On the first two days of the workshop, we focused on the writing process. Through different games and writing prompts, the participants were introduced to the three basic steps of writing: pre-writing, which includes brainstorming and making lists; writing, which includes the jotting down of the idea we collected while pre-writing; and editing, the final step of adding the finishing touches to the piece.
On the first day, we created a list of our ideas in activities such as “Three Things I Know to be True,” where we made a list of three things that were true for us. In another writing activity, we also created various lists of five things that we liked to eat, that made us happy, that we had lost, that we had found, and places we wanted to visit. During the writing, we not only made a vapid list of things but also spiced it up with the stories and events behind the pointers that made their way to our lists. Madhu Giri, a Nepali teacher at Bal Janata Higher Secondary School, while listing things she has lost, told the class how she lost a pair of green slippers at a crowded temple. This writing activity made it clear to us how different our lives and personalities are, but at our core, a number of commonalities bind us all together. Almost all teachers, for instance, wrote in their lists about the struggles and triumphs of their jobs, making us nod and groan in unison. Later, we also discussed how to use our sense organs to gather details from our surroundings to make our poems as specific as possible while steering away from being too abstract. Kalpana Gautam, on a detail that constitutes her gustatory delight, wrote: “The chatpate she buys from Kunnu Bhai at Ghorahi.”

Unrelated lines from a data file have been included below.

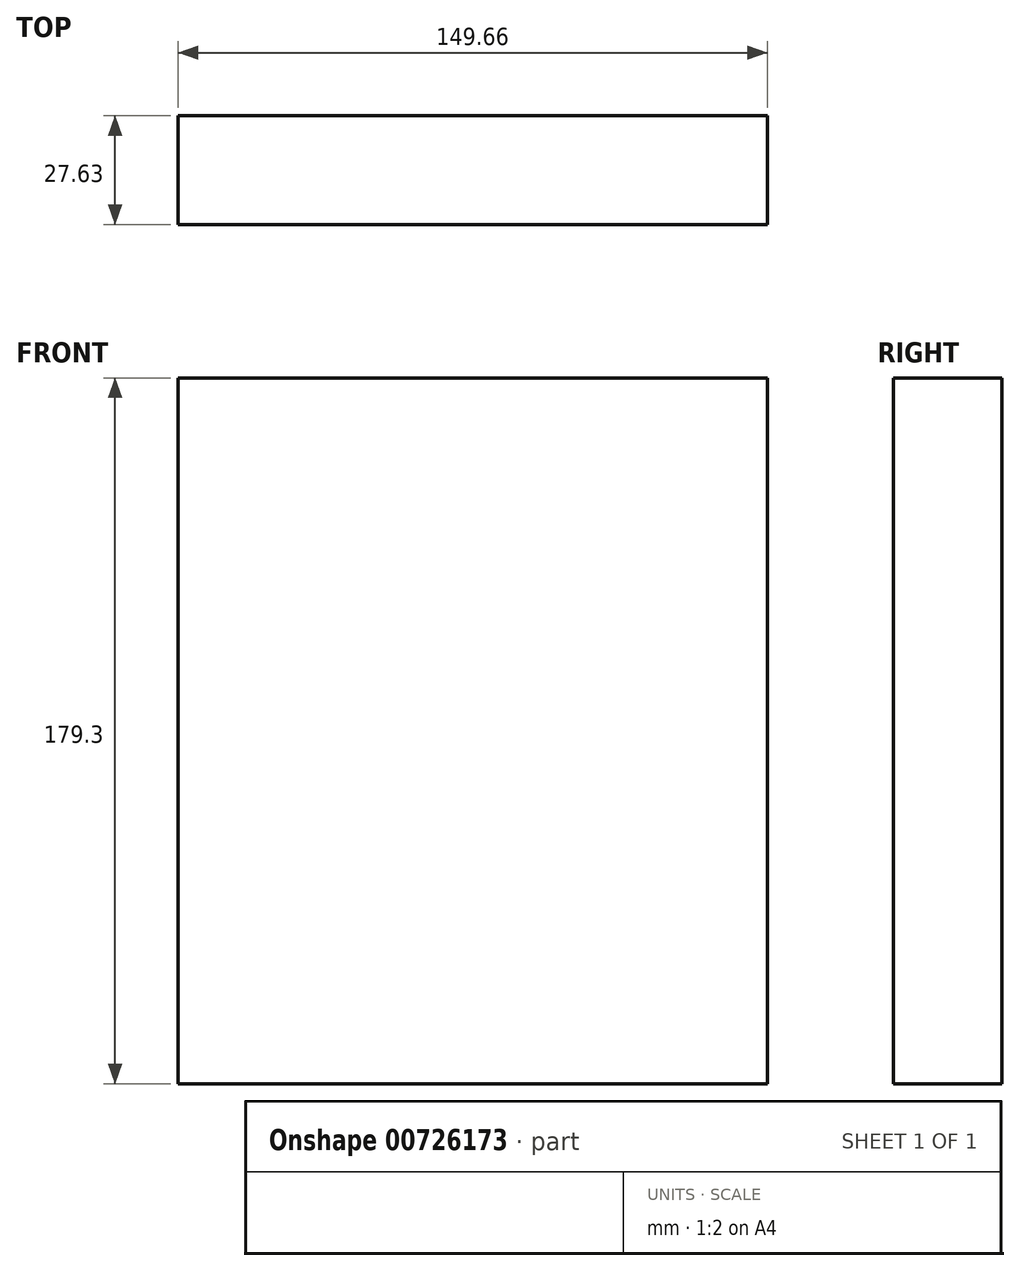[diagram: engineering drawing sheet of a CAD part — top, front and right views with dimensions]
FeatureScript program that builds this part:
annotation { "Feature Type Name" : "Feature", "Feature Type Description" : "" }
export const myFeature = defineFeature(function(context is Context, id is Id, definition is map)
    precondition{}
    {
        {
            var Q0;
            Q0=qCreatedBy(makeId("Top.planeOp"),FACE);
            var sketch = newSketch(context, id + "F0", { "sketchPlane" : qUnion([Q0])});
            skLineSegment(sketch, "E0.bottom", {"start": v(-74.4, 74.97) * mm, "end": v(75.26, 74.97) * mm});
            skLineSegment(sketch, "E0.top", {"start": v(-74.4, 47.34) * mm, "end": v(75.26, 47.34) * mm});
            skLineSegment(sketch, "E0.left", {"start": v(-74.4, 74.97) * mm, "end": v(-74.4, 47.34) * mm});
            skLineSegment(sketch, "E0.right", {"start": v(75.26, 74.97) * mm, "end": v(75.26, 47.34) * mm});
            skSolve(sketch);
        }
        {
            var Q0;
            Q0=makeQuery(id+"F0.imprint","IMPRINT",FACE,{"disambiguationData":[TD([[makeQuery(id+"F0.imprint","IMPRINT",EDGE,{"derivedFrom":sQuery(id+"F0.wireOp",EDGE,"E0.bottom")}),-1.0]])]});
            extrude(context, id + "F1", {"entities" : qUnion([Q0]), "oppositeDirection" : true, "depth" : 179.3 * mm, "offsetDistance" : 25 * mm});
        }
    });
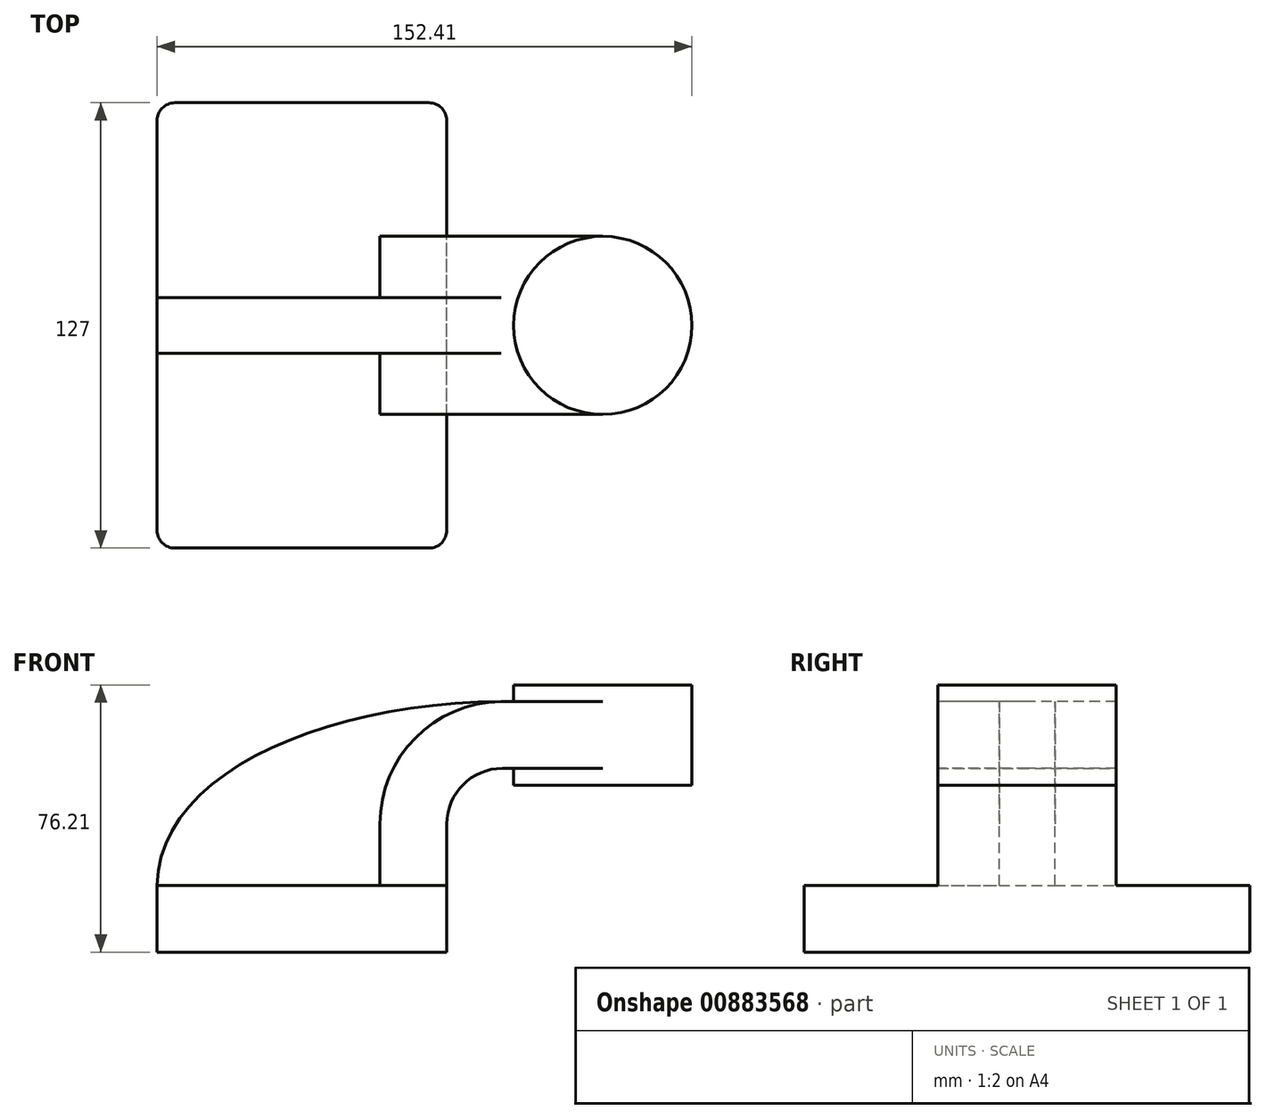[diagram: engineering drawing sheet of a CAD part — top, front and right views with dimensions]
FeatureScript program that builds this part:
annotation { "Feature Type Name" : "Feature", "Feature Type Description" : "" }
export const myFeature = defineFeature(function(context is Context, id is Id, definition is map)
    precondition{}
    {
        {
            var Q0;
            Q0=qCreatedBy(makeId("Front.planeOp"),FACE);
            var sketch = newSketch(context, id + "F0", { "sketchPlane" : qUnion([Q0])});
            skLineSegment(sketch, "E0.bottom", {"start": v(-41.28, -9.53) * mm, "end": v(41.28, -9.53) * mm});
            skLineSegment(sketch, "E0.top", {"start": v(-41.28, 9.52) * mm, "end": v(41.28, 9.52) * mm});
            skLineSegment(sketch, "E0.left", {"start": v(-41.28, -9.53) * mm, "end": v(-41.28, 9.53) * mm});
            skLineSegment(sketch, "E0.right", {"start": v(41.28, -9.53) * mm, "end": v(41.28, 9.52) * mm});
            skPoint(sketch, "E0.middle", {"position": v(0, 0) * mm});
            skLineSegment(sketch, "E1.bottom", {"start": v(111.12, 38.1) * mm, "end": v(60.32, 38.1) * mm});
            skLineSegment(sketch, "E1.top", {"start": v(111.12, 66.67) * mm, "end": v(60.32, 66.67) * mm});
            skLineSegment(sketch, "E1.left", {"start": v(111.12, 38.1) * mm, "end": v(111.12, 66.68) * mm});
            skLineSegment(sketch, "E1.right", {"start": v(60.32, 38.1) * mm, "end": v(60.32, 66.68) * mm});
            skPoint(sketch, "E1.middle", {"position": v(85.72, 52.39) * mm});
            skLineSegment(sketch, "E2", {"start": v(41.28, 9.52) * mm, "end": v(41.28, 27) * mm});
            skArc(sketch, "E3", {"start": v(41.27, 27) * mm, "mid": v(45.92, 38.23) * mm, "end": v(57.15, 42.88) * mm});
            skLineSegment(sketch, "E4", {"start": v(57.15, 42.88) * mm, "end": v(85.72, 42.88) * mm});
            skLineSegment(sketch, "E5.0", {"start": v(57.15, 61.93) * mm, "end": v(85.72, 61.93) * mm});
            skArc(sketch, "E5.1", {"start": v(22.22, 27) * mm, "mid": v(32.45, 51.7) * mm, "end": v(57.15, 61.93) * mm});
            skLineSegment(sketch, "E5.2", {"start": v(22.22, 9.52) * mm, "end": v(22.22, 27) * mm});
            skLineSegment(sketch, "E6", {"start": v(85.72, 38.1) * mm, "end": v(85.72, 66.67) * mm});
            skFitSpline(sketch, "E7", {"points": [v(-41.28, 9.52) * mm, v(57.15, 61.93) * mm], "startDerivative": vector(1.2, 96.26) * mm, "endDerivative": vector(151.74, 0.75) * mm});
            skSolve(sketch);
        }
        {
            var Q0;
            Q0=makeQuery(id+"F0.imprint","IMPRINT",FACE,{"disambiguationData":[TD([[makeQuery(id+"F0.imprint","IMPRINT",EDGE,{"derivedFrom":sQuery(id+"F0.wireOp",EDGE,"E0.bottom")}),1.0]])]});
            extrude(context, id + "F1", {"entities" : qUnion([Q0]), "endBound" : BoundingType.SYMMETRIC, "depth" : 127 * mm, "offsetDistance" : 25.4 * mm});
        }
        {
            var Q0;
            {var subQ1=sQuery(id+"F0.wireOp",EDGE,"E2");Q0=makeQuery(id+"F0.imprint","IMPRINT",FACE,{"disambiguationData":[TD([[makeQuery(id+"F0.imprint","IMPRINT",EDGE,{"derivedFrom":subQ1}),1.0]])]});}
            var Q1;
            {var subQ0=sQuery(id+"F0.wireOp",EDGE,"E4");var subQ1=sQuery(id+"F0.wireOp",EDGE,"E1.right");var subQ2=makeQuery(id+"F0.imprint","INTERSECT",VERTEX,{"derivedFrom":[subQ1,subQ0]});Q1=makeQuery(id+"F0.imprint","IMPRINT",FACE,{"disambiguationData":[TD([[makeQuery(id+"F0.imprint","IMPRINT",EDGE,{"disambiguationData":[TD([[subQ2,-1.0]])],"derivedFrom":subQ1}),-1.0]])]});}
            extrude(context, id + "F2", {"entities" : qUnion([Q0, Q1]), "operationType" : NewBodyOperationType.ADD, "endBound" : BoundingType.SYMMETRIC, "depth" : 50.8 * mm, "offsetDistance" : 25.4 * mm});
        }
        {
            var Q0;
            {var subQ3=sQuery(id+"F0.wireOp",EDGE,"E5.2");Q0=makeQuery(id+"F0.imprint","IMPRINT",FACE,{"disambiguationData":[TD([[makeQuery(id+"F0.imprint","IMPRINT",EDGE,{"derivedFrom":subQ3}),1.0]])]});}
            extrude(context, id + "F3", {"entities" : qUnion([Q0]), "operationType" : NewBodyOperationType.ADD, "endBound" : BoundingType.SYMMETRIC, "depth" : 15.88 * mm, "offsetDistance" : 25.4 * mm});
        }
        {
            var Q0;
            {var subQ0=sQuery(id+"F0.wireOp",EDGE,"E1.left");Q0=makeQuery(id+"F0.imprint","IMPRINT",FACE,{"disambiguationData":[TD([[makeQuery(id+"F0.imprint","IMPRINT",EDGE,{"derivedFrom":subQ0}),1.0]])]});}
            var Q1;
            Q1=sQuery(id+"F0.wireOp",EDGE,"E6");
            revolve(context, id + "F4", {"operationType" : NewBodyOperationType.ADD, "surfaceOperationType" : NewSurfaceOperationType.NEW, "entities" : qUnion([Q0]), "axis" : qUnion([Q1]), "revolveType" : RevolveType.FULL});
        }
        {
            var Q0;
            Q0=makeQuery(id+"F1.opExtrude","CAP_EDGE",EDGE,{"disambiguationData":[OSD([sQuery(id+"F0.wireOp",EDGE,"E0.right")])],"isStart":false});
            var Q1;
            Q1=makeQuery(id+"F1.opExtrude","CAP_EDGE",EDGE,{"disambiguationData":[OSD([sQuery(id+"F0.wireOp",EDGE,"E0.left")])],"isStart":false});
            var Q2;
            Q2=makeQuery(id+"F1.opExtrude","CAP_EDGE",EDGE,{"disambiguationData":[OSD([sQuery(id+"F0.wireOp",EDGE,"E0.right")])],"isStart":true});
            var Q3;
            Q3=makeQuery(id+"F1.opExtrude","CAP_EDGE",EDGE,{"disambiguationData":[OSD([sQuery(id+"F0.wireOp",EDGE,"E0.left")])],"isStart":true});
            fillet(context, id + "F5", {"entities" : qUnion([Q0, Q1, Q2, Q3]), "radius" : 5.08 * mm, "tangentPropagation" : true, "allowEdgeOverflow" : false});
        }
    });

During the second day of the workshop, after discussions on the poem Where I Come From by Elizabeth Brewster, we wrote poems about the places that we felt like we belonged to. A 12th grade Education student, Laxmi Tharu, extolled the nearby Tikapur Park as her favorite place to be in. The second day of the workshop was also the first time we sat down to write our first metaphors and similes.
One of the major challenges that I have faced in such workshops is older people’s unwillingness of accepting the unrestricted art form that spoken word is as a form of poetry. People usually compare spoken word’s free, unstructured, narrative storytelling with the meter, rhythm, and strict structure of the conventional poems that we read in our Nepali books and are reluctant to view spoken word as a form of poetry. But I was surprised and equally delighted to find these teacher’s enthusiasm to learn about and experiment with spoken word poetry in the classroom as we worked our way through various writing prompts and activities.
On the third day, we wrote personification poems in which a beloved object in our room wrote a letter to us. Bal Govinda Chaudhary, a teacher who also works many hours on his computer every day as a part of his job, wrote a letter from the perspective of his tired computer relieved to have a day off from relentless work. On this day, we also discussed the basic performance elements of spoken word poetry. We watched a number of spoken word poetry videos and discussed various tips on making a strong stage presence.
During this workshop, we struggled to get some of the high school students in our class to open up and share their ideas. The presence of some of their teachers in the classroom and the comfort and confidence with which they participated in classroom discussions might have intimidated them, subduing their voices. However, with some additional effort, more individualized attention, and some fun conversations, it was so heartwarming to see them slowly open up in the course of the workshop. One of the students Prama Chaudhary even mustered up enough courage to share the poem she wrote during the workshop on the final day in front of the audience.
On the final day, participants from Actor’s Studio’s and Srijanalaya’s workshops also staged a play and performed a dance they had prepared during the past three days of the workshop as a part of the final exhibition day. The series of workshops ended with the official unveiling of the mural, B for Bird inspired by the Rainbow City: Community Murals workshop at Lamatar, at Shree Bal Janata HSS by the principal amid happy and excited faces.
On the conclusion day, participants of our workshop Kalpana Gautam, Bal Govinda Chaudhary, Prama Chaudhary and Guru Prasad Kumal shared the poems they had written in the past three days of the workshop.